Rather than merely re-create the cacophony du jour, Borzutzky distorts its stock rhythms and idioms, rendering them newly strange. Shifting between singular and plural first-, third-, and second-person perspectives, these poems test our language’s capacity to contend with the now. “Wall” flays that emblematic image of the Trump Presidency. “I’ve been treated very unfairly by this wall,” Borzutzky writes. Through repetition and mutation, this quotidian motif is imbued with a sense of tragedy—“a murmuring ghost in the wall”—and an absurdist intensity: “Their balls are to the wall / There is a fly on the wall / We bang our heads against the wall.” Built brick by blunt brick, the wall is at once saturated with significance and exhausted of it.
Another Trumpist epithet is repurposed, if not precisely reclaimed, in “Shithole Song #1106,” which riffs on Paul Celan’s “Death Fugue,” a poem Celan published in 1947 and eventually disavowed for its aestheticization of the Holocaust. In “Death Fugue,” a man—a Nazi officer or death himself—“whistles his jews to appear let a grave be dug in the earth.” “Shithole Song #1106” is the answer of those forced to wield the shovels, their abjection compounded by demands that they rhapsodize their suffering: “they say sing this song of hope and dig that shithole deeper.”

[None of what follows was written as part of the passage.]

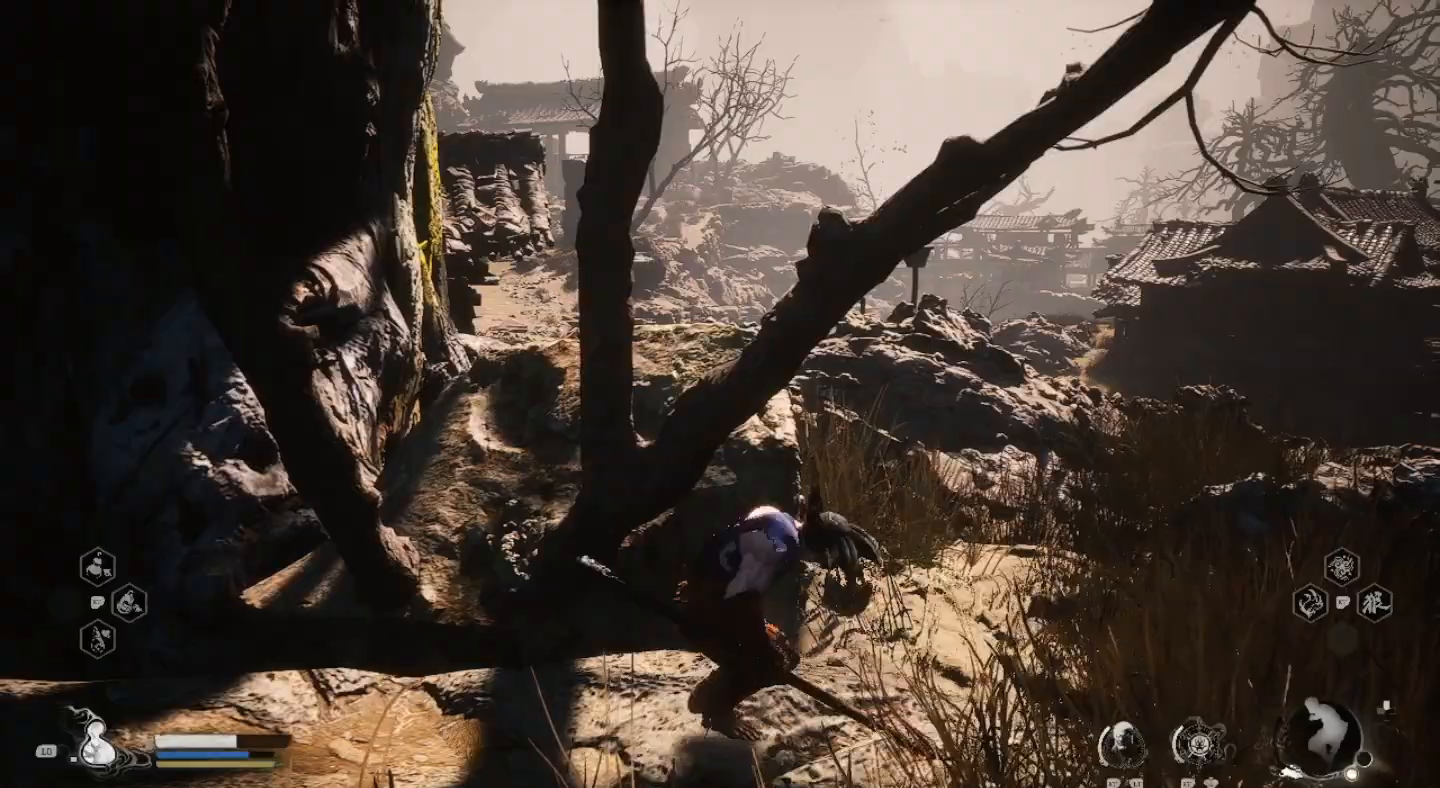
{"buttons": [], "left_stick": "down", "right_stick": "center", "events": [[67, "left_stick", "down"]]}
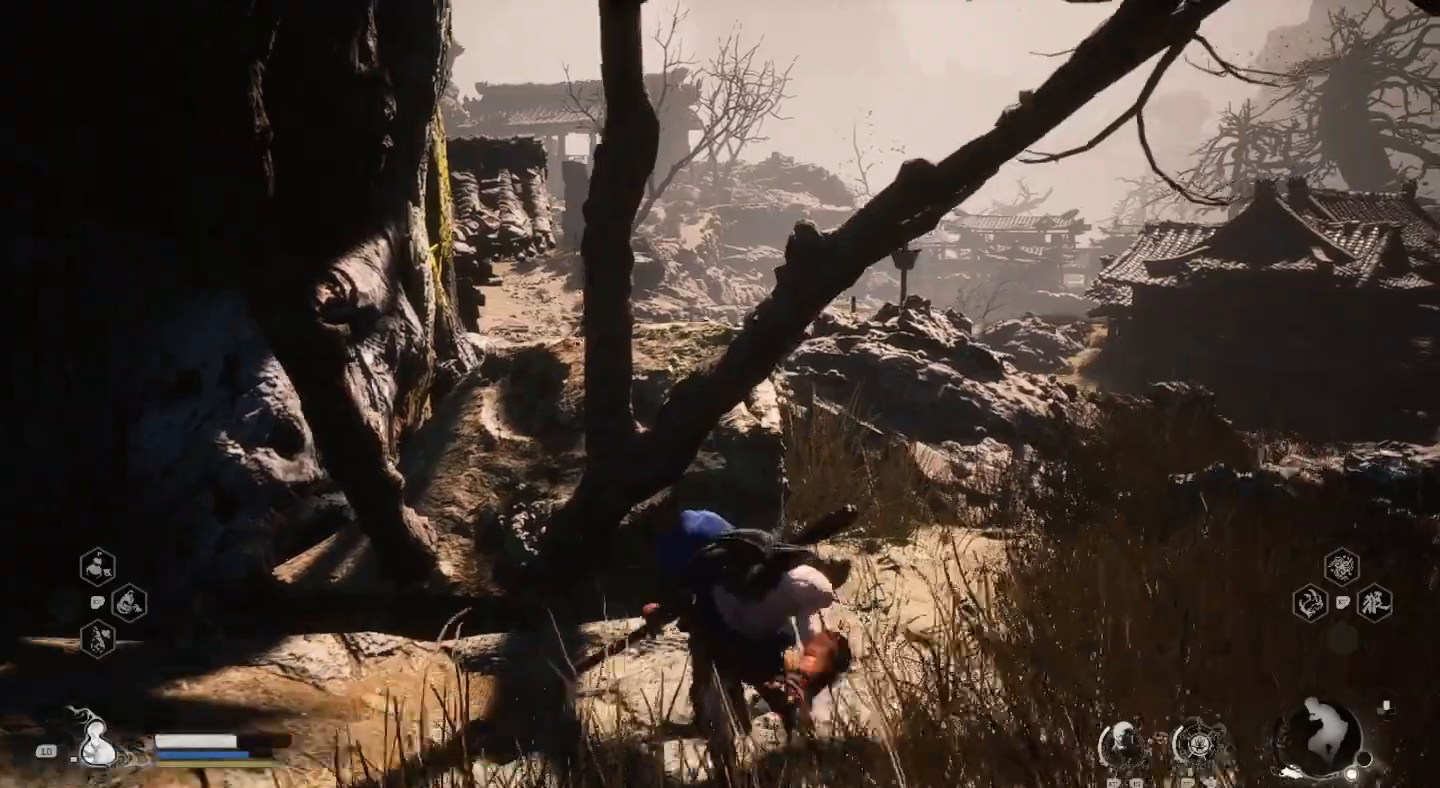
{"buttons": [], "left_stick": "right", "right_stick": "center", "events": [[33, "left_stick", "down-right"], [200, "CIRCLE", "down"], [333, "CIRCLE", "up"], [467, "left_stick", "right"]]}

Borzutzky follows in a long tradition of challenging the notion that art should ennoble the experience of oppression. Pablo Neruda famously refused to transform state violence via metaphor, writing that “the blood of children ran through the streets / simply, like the blood of children.” Borzutzky, in turn, observes that “The exchange value of a slaughtered Jew is like / the exchange value of a slaughtered Jew,” denying the catharsis of comparison and fixating on a reality that poetry cannot promise to redeem. Song of hope notwithstanding, the shithole, by design, can never be anything but.

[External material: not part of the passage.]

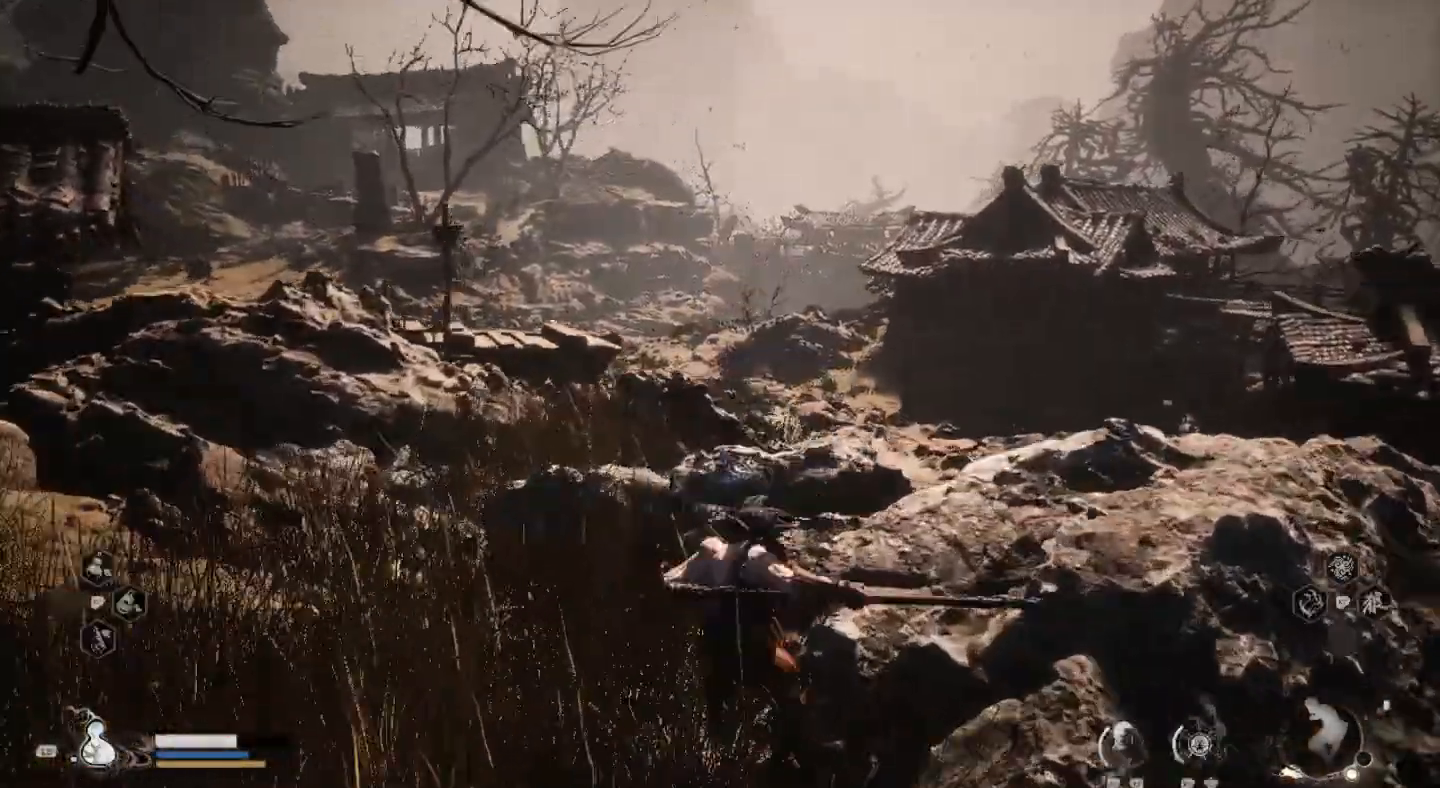
{"buttons": [], "left_stick": "up", "right_stick": "center", "events": []}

“Written After a Massacre” reads as a rejoinder to the philosopher Theodor Adorno’s claim that “to write poetry after Auschwitz is barbaric.” Borzutzky situates a single, close-to-home catastrophe—the attack on his own congregation—within a constellation of American atrocity: abuses against migrants at the border, the habitual slaying of Black people by cops, the COVID-19 pandemic that has disproportionately devastated marginalized communities. Instead of preserving current events in stone monuments, Borzutzky handles history as liquid, the past a wave forever crashing into the present. Every “after” also falls, critically, “amid”: “We are always writing after a massacre, always writing amid the grief and horror of police and white-supremacist murder.” This witness-bearing is not just for posterity; it’s an urgently contemporary project, rejecting the pretense of retrospective distance in order to mourn from within chaos.
But what’s the point of singing about dark times if our songs won’t save us? Why try to make poetry from the particular, unbearable language we are living through? “I don’t know,” Borzutzky admits, and that uncertainty is the seed from which this book takes root. “I write because I know that I don’t know.”